History

United Kingdom
- Name: Thames
- Namesake: River Thames
- Builder: Howden
- Launched: 1807
- Captured: 1 July 1813

General characteristics
- Tons burthen: 312, or 314, or 315 (bm)
- Complement: 20
- Armament: 1809: 12 × 12-pounder ; 1813: 2 × 9-pounder chase guns + 12 × 12-pounder carronades;

= Thames (1807 ship) =

Thames was launched in 1807 in Howden. She first sailed as a West Indiaman, and later traded with Brazil. Privateers captured her twice. The first time the British Royal Navy was able swiftly to recapture her. The second time Thamess American captor sent her into Portland, Maine after a single ship action.

==Career==
Although Thames was launched at Howdon in 1807, she did not appear in the Register of Shipping or Lloyd's Register (LR) until 1809.

Captain Jame Grieve acquired a letter of marque on 18 May 1809.

| Year | Master | Owner | Trade | Source |
|---|---|---|---|---|
| 1809 | J.Grieve | Hurry & Co. | London–Barbados | Register of Shipping (RS) |
| 1809 | J.Grieve | Hurry & Co. | Liverpool–Brazil | LR |

In January 1810 Lloyd's List reported that had recaptured Thames, Greeve, master and sent her into Fowey. Thames had been returning to Liverpool from the Braziles when a French privateer had captured her.

| Year | Master | Owner | Trade | Source |
|---|---|---|---|---|
| 1810 | J.Grieve G.Lyons | Hurry & Co. | London–Brazils London–Jamaica | LR |
| 1813 | G.Lyons | Hurry & Co. | Liverpool-Brazils | LR |

==Fate==
Thames was scheduled to leave Maranham on 30 April 1813 for Liverpool, in company with Paris, Harrison, master, and Watson, Grieg, master. The privateer Yankee captured Thames off Ireland; later, Thames was reported to have arrived in Portland, Maine on 1 July.

Another account has Yankee, Captain Elisha Snow, capturing Thames on 30 May after an action of one hour. Thames had 14 guns, but only 20 men. On 3 June, Yankee stopped a Portuguese brig from New York. Snow put Thamess captain and crew aboard the brig after they had promised not to fight against the United States again.

Yankee was on her third cruise. Thames was carrying 287 bales of cotton, and vessel and cargo sold for $110,000. Each share in her voyage received $173.54. Another account reports that Thames was carrying 180 tons of cotton, and was also carrying specie. The account put the value of the capture at $180,000.
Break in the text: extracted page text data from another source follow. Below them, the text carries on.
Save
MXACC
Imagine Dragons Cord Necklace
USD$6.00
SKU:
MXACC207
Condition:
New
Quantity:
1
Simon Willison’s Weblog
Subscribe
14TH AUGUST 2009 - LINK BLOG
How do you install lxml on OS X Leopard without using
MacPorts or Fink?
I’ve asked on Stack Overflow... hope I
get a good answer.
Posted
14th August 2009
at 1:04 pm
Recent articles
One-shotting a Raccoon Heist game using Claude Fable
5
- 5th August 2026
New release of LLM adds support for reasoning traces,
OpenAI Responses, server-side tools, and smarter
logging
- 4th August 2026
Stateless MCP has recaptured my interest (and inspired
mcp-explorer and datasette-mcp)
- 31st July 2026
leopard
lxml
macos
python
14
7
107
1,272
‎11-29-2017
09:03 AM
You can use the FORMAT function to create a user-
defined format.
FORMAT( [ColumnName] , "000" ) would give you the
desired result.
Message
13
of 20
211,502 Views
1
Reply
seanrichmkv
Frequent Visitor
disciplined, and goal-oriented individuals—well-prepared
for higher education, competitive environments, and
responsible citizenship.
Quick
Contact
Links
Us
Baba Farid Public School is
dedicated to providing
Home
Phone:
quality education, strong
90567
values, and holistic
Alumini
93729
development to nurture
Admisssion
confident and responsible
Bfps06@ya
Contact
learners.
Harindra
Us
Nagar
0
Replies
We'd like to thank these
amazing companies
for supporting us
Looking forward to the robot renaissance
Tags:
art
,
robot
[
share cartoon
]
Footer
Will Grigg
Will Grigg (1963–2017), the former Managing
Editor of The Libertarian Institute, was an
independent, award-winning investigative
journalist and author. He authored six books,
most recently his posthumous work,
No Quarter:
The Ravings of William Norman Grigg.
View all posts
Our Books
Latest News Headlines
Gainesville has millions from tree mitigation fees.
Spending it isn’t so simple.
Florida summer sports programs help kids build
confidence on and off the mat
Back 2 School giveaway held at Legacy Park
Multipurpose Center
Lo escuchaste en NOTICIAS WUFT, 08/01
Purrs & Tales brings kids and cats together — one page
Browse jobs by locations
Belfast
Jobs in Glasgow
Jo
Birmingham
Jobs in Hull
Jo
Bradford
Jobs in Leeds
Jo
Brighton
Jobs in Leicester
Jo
In 1813 Yankee captured two vessels named Thames, the Thames of this article and . On this cruise Yankee captured more than six vessels belonging to Liverpool, as well as a number of others. She might have captured more, but on 8 October, she only captured Paris, Harrison, master, of six gun and 11 men, after a single ship action that left both damaged, forcing Yankee to have to go into port to repair. later recaptured Paris.